Postby writebook » Fri 12.25.2009 4:04 pm

疲れすぎて勉強できない
is good, but most native speakers wouldn't say that.
We'd say something like:
疲れて勉強できない ... saying "I got tired, so I can't study" is enough, there's no need to say "too tired"
疲れていて勉強できない ... same as above, except it's "I'm tired, so I can't study"

However, sometimes you do want to use a phrase like "too X to do Y."
In that case, you should use the pattern:
 [VERB](dict.form) -には [ADJ or VERB]-すぎる。

Here's some examples:
1 その子は、母の きもちを 理解するには おさなすぎた。
(おさない=young, mostly for infant or preteen age)
"The child was too young to understand the mother's feelings."
(hmm... maybe the mother is sending away the child to a safe place during a way, but it's tearing her up inside.
The child is too young to understand and just thinks "Why is she sending me away?
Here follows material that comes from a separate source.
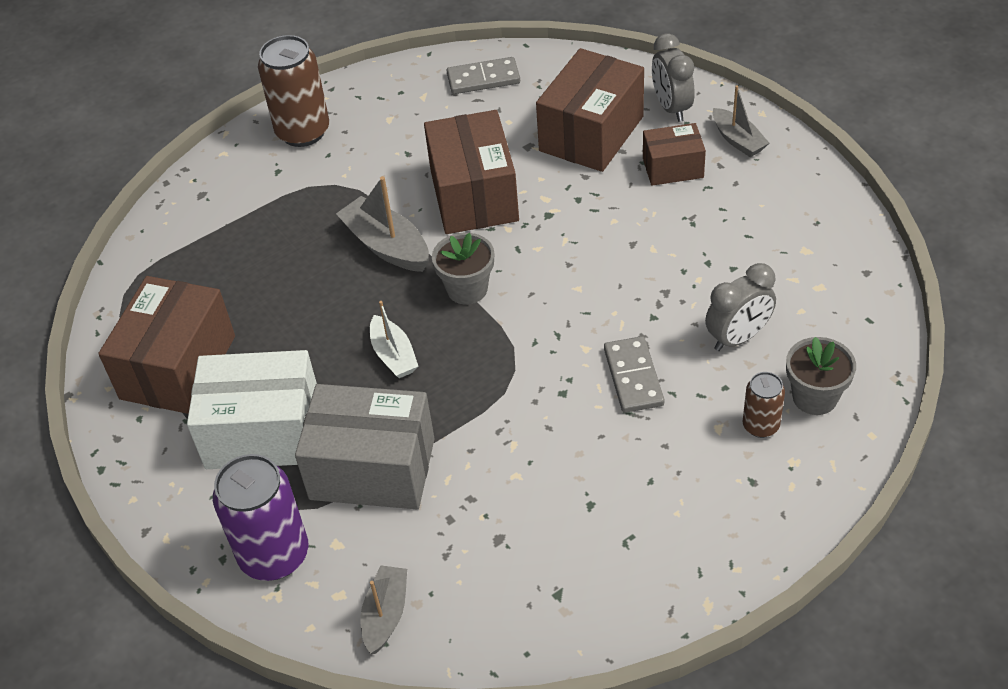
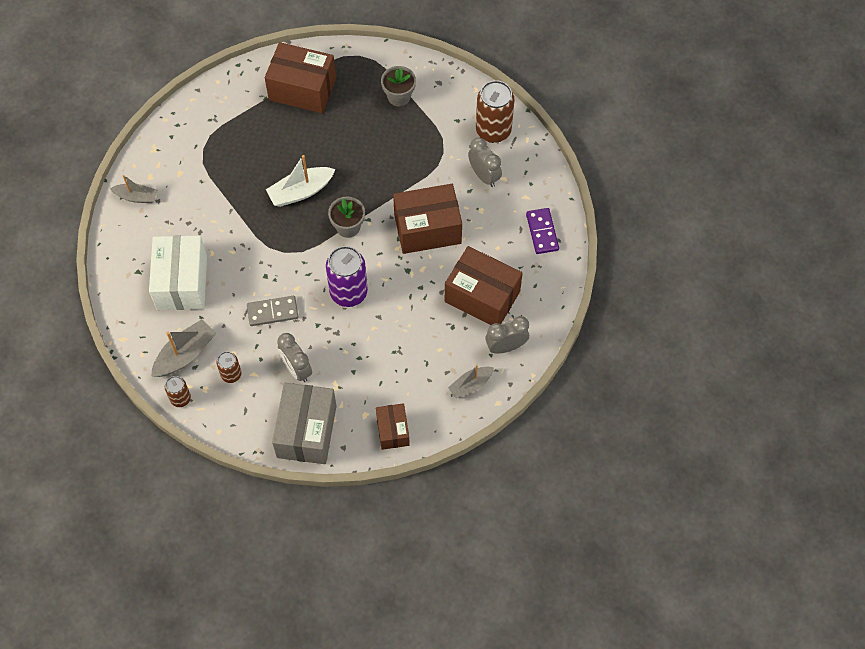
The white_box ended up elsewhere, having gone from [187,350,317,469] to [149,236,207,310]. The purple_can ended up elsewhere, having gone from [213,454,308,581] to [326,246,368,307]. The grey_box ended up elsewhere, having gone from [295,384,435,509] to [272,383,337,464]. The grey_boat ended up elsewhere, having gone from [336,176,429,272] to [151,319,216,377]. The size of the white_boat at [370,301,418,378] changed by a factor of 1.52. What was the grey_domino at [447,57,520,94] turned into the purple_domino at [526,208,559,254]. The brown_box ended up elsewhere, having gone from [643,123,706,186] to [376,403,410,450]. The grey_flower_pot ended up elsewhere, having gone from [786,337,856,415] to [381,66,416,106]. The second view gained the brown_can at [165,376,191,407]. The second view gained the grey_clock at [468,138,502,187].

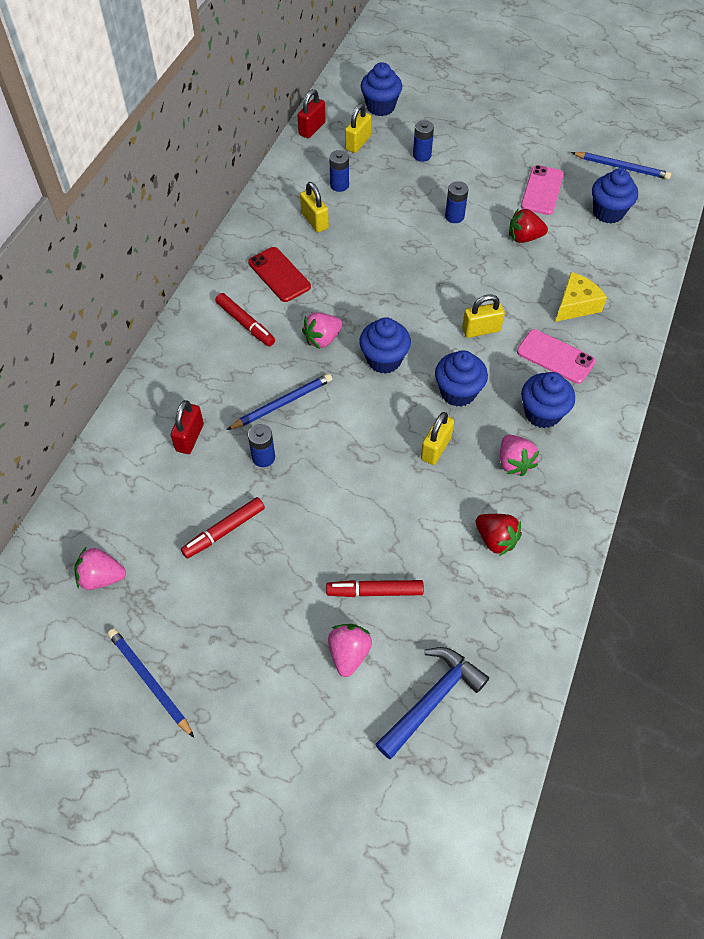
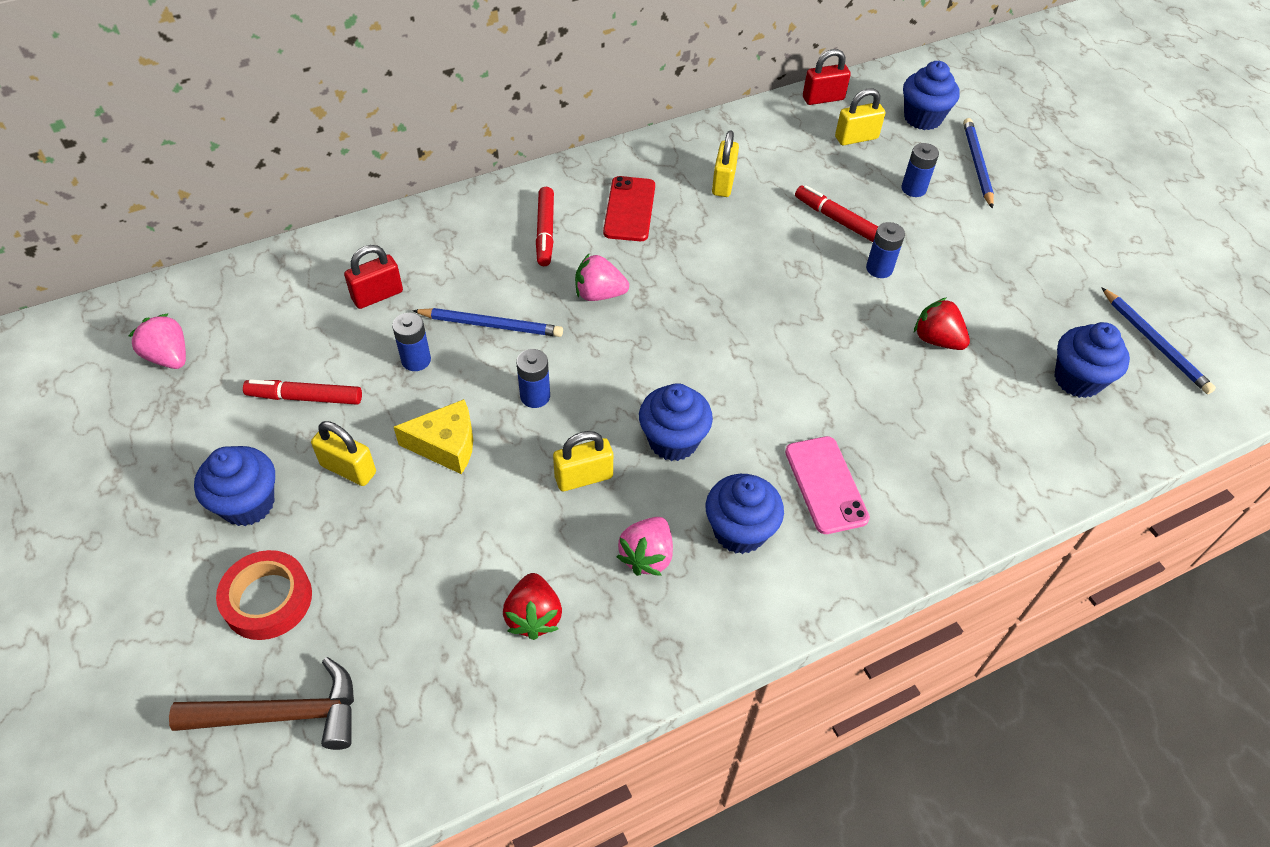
The blue_pencil ended up elsewhere, having gone from [108,628,194,738] to [963,118,994,209]. The red_marker ended up elsewhere, having gone from [326,580,424,597] to [795,185,878,242]. Where the pink_strawberry stood at [328,624,372,677], the red_tape came to stand at [216,550,312,640]. The blue_battery ended up elsewhere, having gone from [329,150,349,192] to [516,349,550,408]. The blue_cupcake ended up elsewhere, having gone from [359,317,411,374] to [194,446,275,526]. What was the blue_hammer at [375,647,489,759] turned into the brown_hammer at [169,657,354,750]. The yellow_padlock ended up elsewhere, having gone from [462,294,505,338] to [311,421,376,486]. The second view lost the pink_phone at [521,165,564,215]. The yellow_cheese ended up elsewhere, having gone from [555,272,607,322] to [394,399,473,474].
Is she angry at me?")

2 これは持っていくには重すぎる
"This is too heavy to take along"

3 彼は、ジェダイ の訓練をするには 年を取りすぎている。
"He has grown too old to do Jedi training"

I kind of feel that 1 sounds like something from a novel. The sentence structure makes it sound dramatic or sentimental.
On the other hand, 2 and 3 just sound like the speaker is merely stating that some limit has been exceeded.
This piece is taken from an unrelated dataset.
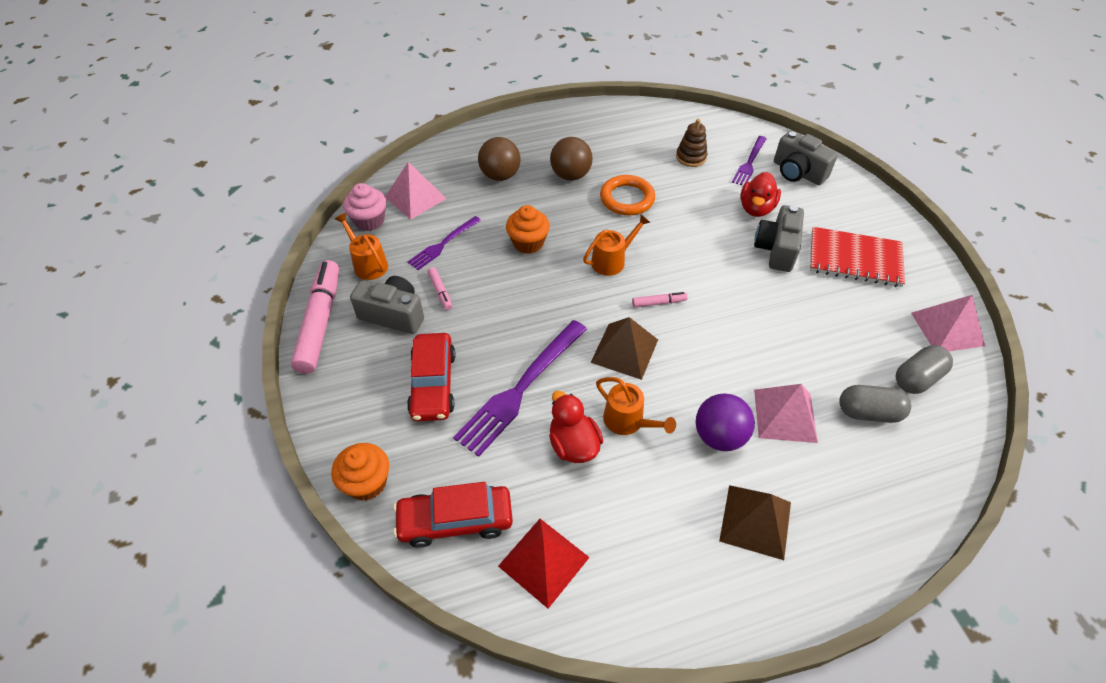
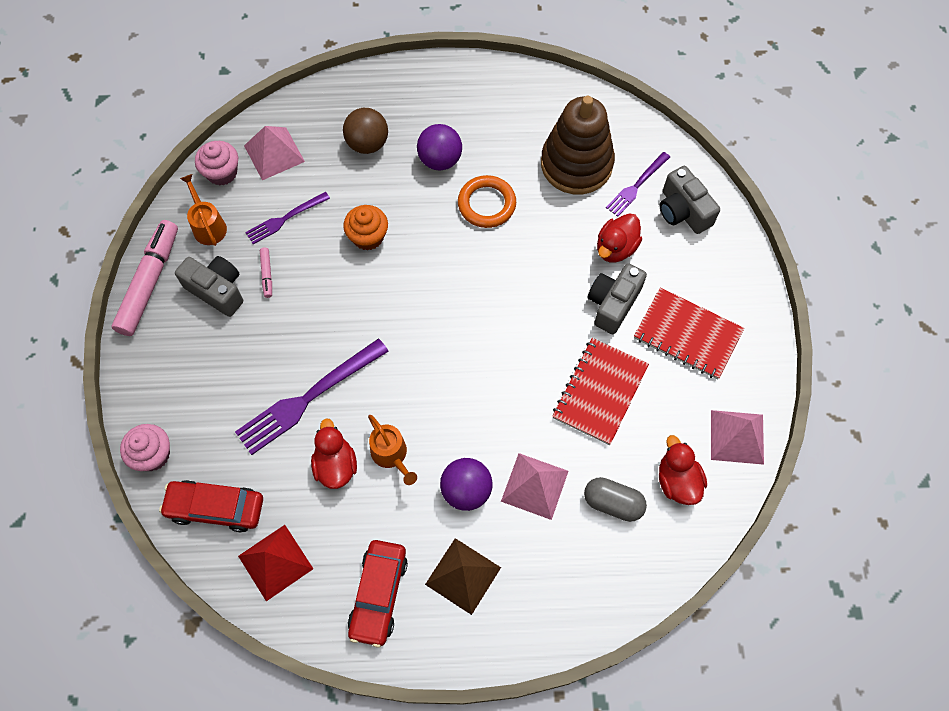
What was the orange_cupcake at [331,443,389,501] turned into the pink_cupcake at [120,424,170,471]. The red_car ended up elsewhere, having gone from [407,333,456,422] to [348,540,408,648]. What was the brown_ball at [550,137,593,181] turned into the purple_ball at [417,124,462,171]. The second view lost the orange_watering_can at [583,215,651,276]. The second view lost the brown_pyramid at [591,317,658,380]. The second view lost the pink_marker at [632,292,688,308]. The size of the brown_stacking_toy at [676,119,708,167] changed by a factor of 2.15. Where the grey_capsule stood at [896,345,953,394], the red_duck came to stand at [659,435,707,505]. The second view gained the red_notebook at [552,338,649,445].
I don't know why 1 feels like literary language instead of a simple statement. I need to think more about this. But I think part of the reason is that there is no clear limit as to how much is too young, unlike carrying luggage or taking Jedi training (although whether the limit is clear or not is a subjective matter).

so, in the example about studying, it is possible to say:
僕は勉強するには疲れすぎていた。
But I think it sounds a little bit affected, since it uses literary language for ordinary daily things, especially your self.
You should just use the pattern "A, so can't B" (I'm tired, so I can't study)

If you say something like
僕は食後のアイスクリームを食べるにはお腹がいっぱいすぎた。
"My tummy was too full for me to eat my after-meal ice cream"
This one definitely sounds very comical because it is a mix literary-sounding language and everyday mundane things.